Keith, and just WHY wouldn't housing stay stagnant and rents catch up instead -given Bernanke's hyperinflation policy?


That could only happen if wages doubled so people could afford to make the mortgage payments. People making $20/hr cannot afford $300K houses. There is also the problem of supply/demand. If rents doubled, more people would be forced to consolidate under one roof. That would create a surplus of rental units and prices would be forced back down. You can see what the high housing prices are doing to California. Businesses are moving to Texas. There is nothing forcing those companies in California to stay there and pay engineers $120K when they could get an engineer for $80K in Texas.

Anonymous said...

so, looking at that chart, it seems to say there should be about a 30% adjustment coming. Or am I misreading it?

Anonymous said...

I'm renting a $600,000 house for $2500 per month and loving it. I get dirty looks from the neighbors all the time, because they know that I know I'm paying a fraction of what they are except I'm not tied to the ball and chain. I'm sure most of them are paying $5,000 per month on 100% financing. The best part is that most people I have over don't even know or care that I am renting. The best part will be when I buy one of my neighbor's houses as a REPO 2 years from now for 400K....

Anonymous said...

Well, in fact, this chart being a ratio, there's more than 1 way down; the price of renting could go UP while desperate homedebtors seek new income to cover their asses.
But we all know it will be the other way around, because "for rent" signs are gonna multiply, because said homedebtors can't continue to lose money not selling this house.

Hey! That makes the chart go up again!! Then... Yeah, you guessed: Home prices has to go Way Down to offset this and come back to normal ratios. Dear Lord we're so doomed

Anonymous said...

I'm renting a $600,000 house for $2500 per month and loving it. I get dirty looks from the neighbors all the time, because they know that I know I'm paying a fraction of what they are except I'm not tied to the ball and chain. I'm sure most of them are paying $5,000 per month on 100% financing.

-----

A $600K mortgage is not $5000 a month. At 6.5% it $3800 a month. If it is 100% financing, it's all interest so it's all tax deductible. If you are in a 35% bracket that $3800 becomes $2470. Add in say $500 in taxes (again which is $325 after the deduction) and the FBs are paying just slightly more than you per month.

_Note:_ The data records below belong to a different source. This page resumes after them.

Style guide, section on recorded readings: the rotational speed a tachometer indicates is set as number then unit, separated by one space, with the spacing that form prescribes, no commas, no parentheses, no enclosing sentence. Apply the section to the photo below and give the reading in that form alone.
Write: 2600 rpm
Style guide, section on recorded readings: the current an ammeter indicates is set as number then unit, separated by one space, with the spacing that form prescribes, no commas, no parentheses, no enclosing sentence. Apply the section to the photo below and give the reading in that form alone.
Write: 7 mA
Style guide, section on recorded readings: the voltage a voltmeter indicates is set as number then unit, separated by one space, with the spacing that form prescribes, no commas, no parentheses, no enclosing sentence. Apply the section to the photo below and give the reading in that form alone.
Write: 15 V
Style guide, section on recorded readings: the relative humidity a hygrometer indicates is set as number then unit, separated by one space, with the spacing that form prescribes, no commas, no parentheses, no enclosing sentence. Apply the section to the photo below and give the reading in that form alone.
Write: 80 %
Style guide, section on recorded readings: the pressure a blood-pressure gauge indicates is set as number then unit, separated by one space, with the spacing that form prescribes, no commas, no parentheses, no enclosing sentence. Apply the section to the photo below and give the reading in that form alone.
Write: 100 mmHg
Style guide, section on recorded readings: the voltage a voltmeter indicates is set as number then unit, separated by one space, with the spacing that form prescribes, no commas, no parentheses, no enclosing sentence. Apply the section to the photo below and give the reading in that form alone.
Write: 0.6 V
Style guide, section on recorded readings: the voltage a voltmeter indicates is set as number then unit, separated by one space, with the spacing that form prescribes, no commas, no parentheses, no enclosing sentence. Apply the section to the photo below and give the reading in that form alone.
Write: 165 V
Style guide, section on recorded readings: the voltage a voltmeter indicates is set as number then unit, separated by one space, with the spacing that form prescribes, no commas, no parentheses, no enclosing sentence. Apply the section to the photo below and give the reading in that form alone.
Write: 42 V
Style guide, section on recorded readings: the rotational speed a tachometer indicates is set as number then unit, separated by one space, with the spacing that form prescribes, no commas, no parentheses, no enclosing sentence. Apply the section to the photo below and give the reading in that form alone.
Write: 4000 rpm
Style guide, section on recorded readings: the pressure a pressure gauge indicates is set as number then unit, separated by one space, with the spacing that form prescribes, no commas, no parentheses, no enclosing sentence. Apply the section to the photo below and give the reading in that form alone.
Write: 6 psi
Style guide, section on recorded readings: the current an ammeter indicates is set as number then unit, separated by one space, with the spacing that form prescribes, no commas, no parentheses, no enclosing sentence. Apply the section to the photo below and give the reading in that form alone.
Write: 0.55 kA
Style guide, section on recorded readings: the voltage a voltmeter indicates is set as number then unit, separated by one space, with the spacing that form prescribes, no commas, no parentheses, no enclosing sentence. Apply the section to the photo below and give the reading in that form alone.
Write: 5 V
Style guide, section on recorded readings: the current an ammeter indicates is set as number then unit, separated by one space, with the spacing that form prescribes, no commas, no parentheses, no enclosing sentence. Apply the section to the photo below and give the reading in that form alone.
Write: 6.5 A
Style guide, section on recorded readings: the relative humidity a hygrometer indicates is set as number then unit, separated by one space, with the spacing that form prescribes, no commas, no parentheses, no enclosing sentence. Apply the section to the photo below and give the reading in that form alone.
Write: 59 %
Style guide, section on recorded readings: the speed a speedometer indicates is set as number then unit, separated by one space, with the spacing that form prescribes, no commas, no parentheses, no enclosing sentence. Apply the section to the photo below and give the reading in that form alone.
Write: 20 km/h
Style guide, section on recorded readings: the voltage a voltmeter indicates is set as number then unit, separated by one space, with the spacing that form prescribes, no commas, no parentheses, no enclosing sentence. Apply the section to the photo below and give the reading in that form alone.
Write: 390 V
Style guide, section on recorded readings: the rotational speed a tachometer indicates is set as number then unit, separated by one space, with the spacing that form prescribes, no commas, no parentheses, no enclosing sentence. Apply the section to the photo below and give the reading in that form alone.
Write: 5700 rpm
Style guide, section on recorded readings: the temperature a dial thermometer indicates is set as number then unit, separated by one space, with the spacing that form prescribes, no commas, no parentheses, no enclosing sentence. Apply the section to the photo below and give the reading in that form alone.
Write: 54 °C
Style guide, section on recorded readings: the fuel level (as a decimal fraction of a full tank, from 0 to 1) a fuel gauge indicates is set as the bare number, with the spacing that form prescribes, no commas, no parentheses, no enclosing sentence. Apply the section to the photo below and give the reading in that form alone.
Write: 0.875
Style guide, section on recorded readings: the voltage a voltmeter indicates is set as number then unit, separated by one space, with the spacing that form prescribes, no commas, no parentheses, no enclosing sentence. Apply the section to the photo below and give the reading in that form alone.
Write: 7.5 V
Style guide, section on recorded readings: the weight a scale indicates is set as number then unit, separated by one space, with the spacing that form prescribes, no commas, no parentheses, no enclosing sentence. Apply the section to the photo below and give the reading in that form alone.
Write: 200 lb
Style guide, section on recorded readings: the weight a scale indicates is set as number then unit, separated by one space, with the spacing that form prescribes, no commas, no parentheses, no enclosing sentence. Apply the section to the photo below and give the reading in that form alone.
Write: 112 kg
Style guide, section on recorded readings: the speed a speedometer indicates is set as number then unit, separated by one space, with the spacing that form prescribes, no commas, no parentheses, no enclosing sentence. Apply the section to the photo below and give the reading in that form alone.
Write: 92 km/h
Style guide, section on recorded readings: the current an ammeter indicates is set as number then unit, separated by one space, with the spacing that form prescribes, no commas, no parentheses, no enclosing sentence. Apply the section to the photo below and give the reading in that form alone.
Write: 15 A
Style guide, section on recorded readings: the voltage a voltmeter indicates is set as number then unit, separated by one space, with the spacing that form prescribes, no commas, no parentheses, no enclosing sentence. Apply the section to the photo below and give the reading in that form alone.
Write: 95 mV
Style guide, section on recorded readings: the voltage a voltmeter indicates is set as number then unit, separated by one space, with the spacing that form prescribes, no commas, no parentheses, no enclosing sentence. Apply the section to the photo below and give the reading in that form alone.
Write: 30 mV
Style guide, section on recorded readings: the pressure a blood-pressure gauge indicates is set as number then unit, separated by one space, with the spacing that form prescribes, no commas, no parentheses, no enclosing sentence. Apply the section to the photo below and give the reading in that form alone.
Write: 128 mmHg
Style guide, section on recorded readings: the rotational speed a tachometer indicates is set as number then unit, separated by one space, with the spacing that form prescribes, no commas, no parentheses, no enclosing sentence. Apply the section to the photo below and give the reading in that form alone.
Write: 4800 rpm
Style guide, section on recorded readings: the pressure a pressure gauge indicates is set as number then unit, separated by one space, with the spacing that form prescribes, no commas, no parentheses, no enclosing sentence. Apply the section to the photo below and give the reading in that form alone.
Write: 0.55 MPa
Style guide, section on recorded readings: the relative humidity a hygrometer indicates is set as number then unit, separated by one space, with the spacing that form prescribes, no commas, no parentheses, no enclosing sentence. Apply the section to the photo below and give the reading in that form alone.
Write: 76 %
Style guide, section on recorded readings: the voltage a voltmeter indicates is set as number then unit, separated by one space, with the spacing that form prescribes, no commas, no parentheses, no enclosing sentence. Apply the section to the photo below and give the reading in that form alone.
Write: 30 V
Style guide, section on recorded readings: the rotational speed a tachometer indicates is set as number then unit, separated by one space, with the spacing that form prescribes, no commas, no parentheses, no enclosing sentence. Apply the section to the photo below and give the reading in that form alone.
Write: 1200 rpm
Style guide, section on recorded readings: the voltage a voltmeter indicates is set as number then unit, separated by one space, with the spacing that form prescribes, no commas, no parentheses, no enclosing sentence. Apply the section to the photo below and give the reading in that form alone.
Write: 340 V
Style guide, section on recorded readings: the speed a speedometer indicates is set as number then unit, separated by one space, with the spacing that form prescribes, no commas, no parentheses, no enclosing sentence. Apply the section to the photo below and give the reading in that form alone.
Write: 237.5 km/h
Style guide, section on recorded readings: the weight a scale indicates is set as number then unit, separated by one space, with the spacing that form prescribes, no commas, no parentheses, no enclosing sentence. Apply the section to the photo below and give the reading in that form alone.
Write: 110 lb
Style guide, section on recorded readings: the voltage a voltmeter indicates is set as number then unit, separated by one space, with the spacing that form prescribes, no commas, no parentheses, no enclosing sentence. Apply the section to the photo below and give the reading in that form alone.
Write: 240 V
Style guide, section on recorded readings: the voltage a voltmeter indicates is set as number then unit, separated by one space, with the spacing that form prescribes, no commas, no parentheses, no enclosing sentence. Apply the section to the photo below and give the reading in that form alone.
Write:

So really you are the sucker in this situation my friend. For a $600K home, the most you should pay in rent is $2K. I rent a house that was purchased for $498K last leay and I pay $1500 in rent.

keith said...

$600,000 at 6.75 (good luck getting that rate or a jumbo btw) is $3900 a month. Add in property taxes, expenses, homeowners association of say $1500 a month (make up your own # here) and you're at $5,400 a month

Income tax savings at 28% bracket would be $1000 a month, grand total of $4400 a month, renter is paying $2500 a month.

Now, for the real fun, assume property will lose 10% in value this year or $60,000, which is $5,000 a month

Total "ownership" cost of $9400 a month for 2008, vs. $2,500 to rent.

Get it now?

Anonymous said...

Thank you Keith. That guy obviously owns an overpriced home and is trying to justify his mistake. Its funny how when one of theses people speaks up they tend to overlook property taxes, public facilities taxes, home owners insurance, maintenance, ect... Plus I'll bet the renters land lord is paying water, trash and landscaping.....some people just have their blinders on.

danimal said...

Hey, Keith...don't forget...even bitter renters get a "standard deduction" of $10,700 = $250 per month in "savings" @ 28%.